L
e plus célèbre Siennois de la bande dessinée s’exile en terre bretonne pour tenter de récupérer une somme d’argent prêtée par la banque Tolomeï à un seigneur local devenu décadent et désespéré. La tâche s’avère plus ardue que prévue et le malheur qui s’est abattu sur la population, bien aidé par ce qui semble être comme l’œuvre du Malin, va obliger Vasco à démêler les fils d’une intrigue diabolique pour espérer arriver à ses fins.
Exiler le personnage central en pays austère et l’éloigner du charme de la vie italienne de la fin du Moyen Âge n’est pas forcément judicieux. L’intérêt principal de la série réside essentiellement dans les pérégrinations du jeune Baglioni à travers les arcanes de la finance, qui ne sont que prétexte à l'aventure, et des interactions avec les grands ou les indigents de son monde. Les quelques incursions en pays "exotiques" n’ont pas toutes été synonymes de qualité et ce vingt-quatrième album en est l’exemple même : personnages caricaturaux, ambiance lourde et faussement mystique et intrigue complexe au dénouement précipité. Comme si l’originalité du lieu pouvait justifier à elle seule la consistance d’un récit. Le village maudit n’apporte pas de pierre à l’édifice branlant de la continuité d’une série après la disparition de son créateur. Garder le souvenir de réussites comme L’or et le fer, Les barons ou Ténèbres sur Venise n’est-il pas préférable à la perpétuation coûte que coûte d’histoires dont le héros ne pourra que perdre en épaisseur au gré des tomes édités ?

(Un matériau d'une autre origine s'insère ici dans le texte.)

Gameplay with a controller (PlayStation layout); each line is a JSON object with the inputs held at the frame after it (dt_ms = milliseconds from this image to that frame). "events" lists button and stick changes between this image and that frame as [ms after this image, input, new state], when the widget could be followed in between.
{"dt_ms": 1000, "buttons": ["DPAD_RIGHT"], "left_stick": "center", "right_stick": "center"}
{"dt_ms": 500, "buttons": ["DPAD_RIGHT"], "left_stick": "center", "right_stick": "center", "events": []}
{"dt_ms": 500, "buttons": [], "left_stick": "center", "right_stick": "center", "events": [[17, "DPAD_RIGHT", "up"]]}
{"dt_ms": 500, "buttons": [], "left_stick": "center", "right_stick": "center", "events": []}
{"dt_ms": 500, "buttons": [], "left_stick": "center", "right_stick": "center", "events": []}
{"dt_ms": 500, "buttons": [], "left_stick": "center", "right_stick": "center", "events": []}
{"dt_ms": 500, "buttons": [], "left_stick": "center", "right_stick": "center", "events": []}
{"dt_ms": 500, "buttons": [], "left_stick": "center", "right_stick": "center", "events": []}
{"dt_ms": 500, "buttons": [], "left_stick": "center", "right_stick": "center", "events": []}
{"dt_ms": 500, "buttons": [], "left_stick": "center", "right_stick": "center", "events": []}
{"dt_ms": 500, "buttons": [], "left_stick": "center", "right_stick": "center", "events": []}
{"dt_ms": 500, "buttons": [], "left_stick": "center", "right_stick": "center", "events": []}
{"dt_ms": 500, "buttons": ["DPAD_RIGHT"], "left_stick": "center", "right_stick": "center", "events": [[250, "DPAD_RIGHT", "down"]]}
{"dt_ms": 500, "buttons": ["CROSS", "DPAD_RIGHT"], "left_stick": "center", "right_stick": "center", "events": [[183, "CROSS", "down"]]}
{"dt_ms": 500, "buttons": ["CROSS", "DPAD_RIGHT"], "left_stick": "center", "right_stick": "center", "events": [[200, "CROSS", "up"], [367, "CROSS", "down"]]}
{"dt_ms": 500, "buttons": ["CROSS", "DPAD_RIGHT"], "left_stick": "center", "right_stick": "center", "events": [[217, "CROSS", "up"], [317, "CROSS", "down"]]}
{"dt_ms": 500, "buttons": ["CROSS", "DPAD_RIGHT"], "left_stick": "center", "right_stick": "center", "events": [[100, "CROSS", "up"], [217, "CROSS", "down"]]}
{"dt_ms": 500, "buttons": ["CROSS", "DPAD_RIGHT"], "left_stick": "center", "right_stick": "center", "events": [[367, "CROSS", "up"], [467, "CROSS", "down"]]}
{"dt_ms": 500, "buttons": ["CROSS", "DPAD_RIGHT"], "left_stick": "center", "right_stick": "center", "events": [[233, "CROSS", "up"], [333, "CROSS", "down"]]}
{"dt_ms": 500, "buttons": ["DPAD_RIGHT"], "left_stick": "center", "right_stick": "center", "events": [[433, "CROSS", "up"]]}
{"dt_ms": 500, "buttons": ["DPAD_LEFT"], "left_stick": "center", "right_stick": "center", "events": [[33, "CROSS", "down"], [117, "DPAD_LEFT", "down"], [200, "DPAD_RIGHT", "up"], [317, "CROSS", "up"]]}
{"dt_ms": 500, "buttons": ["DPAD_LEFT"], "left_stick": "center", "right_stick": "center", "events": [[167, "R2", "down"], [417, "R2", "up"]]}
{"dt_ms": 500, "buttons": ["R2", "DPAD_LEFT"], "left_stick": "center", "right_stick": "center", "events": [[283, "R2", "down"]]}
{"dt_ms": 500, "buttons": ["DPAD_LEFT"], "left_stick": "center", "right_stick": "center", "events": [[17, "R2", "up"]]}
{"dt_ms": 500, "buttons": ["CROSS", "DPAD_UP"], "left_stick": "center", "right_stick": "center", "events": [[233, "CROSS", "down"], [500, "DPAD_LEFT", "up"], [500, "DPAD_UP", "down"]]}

De la déception à l’état pur. Quand on a été recommandé par Historia, on ne prend pas de libertés avec l’Histoire sans risquer l’escroquerie avec le lecteur. Or, c’est pourtant ce qui se passe ici. L’architecture (demeures, calvaires) n’est pas du XIV°, mais plutôt du XVII°. D’ailleurs, elle est riche et on ne comprend plus pourquoi les habitants sont si pauvres. L’abattage des vaches (planche 22) est ridicule : on n’abat pas un bétail qui peut vous permettre de passer l’hiver. Si l’auteur confond vache et cochon, où va t-on ? D’ailleurs, si le dessinateur s’était renseigné, il n’aurait pas dessiné du bétail de race Limousine, mais plutôt de race Bretonne Pie-Noire. Erreur historique stupide.
Que les auteurs aient voulu raconter un drame, très bien. Mais ils auraient pu lire une Histoire de la Bretagne et en finir avec cette légende de Bretagne perpétuellement misérable. Au XIV° siècle, le niveau de vie en Bretagne était supérieur au niveau de vie français. C’est surtout à partir du XIX° que les écarts se sont accentués.
Si on donne dans le genre historique en prenant de telles libertés avec l’Histoire, j’imagine les fausses idées qu’on peut répandre chez les lecteurs. J’imagine bien que la Bretagne n’a pas le monopole de leur fantaisie.
La qualité du dessin sauve la mise heureusement, mais ce n’est pas suffisant pour sauver une BD du naufrage. J’espère que par la suite, les auteurs sauront mieux coller à l’Histoire, ne serait-ce que par honnêteté intellectuelle.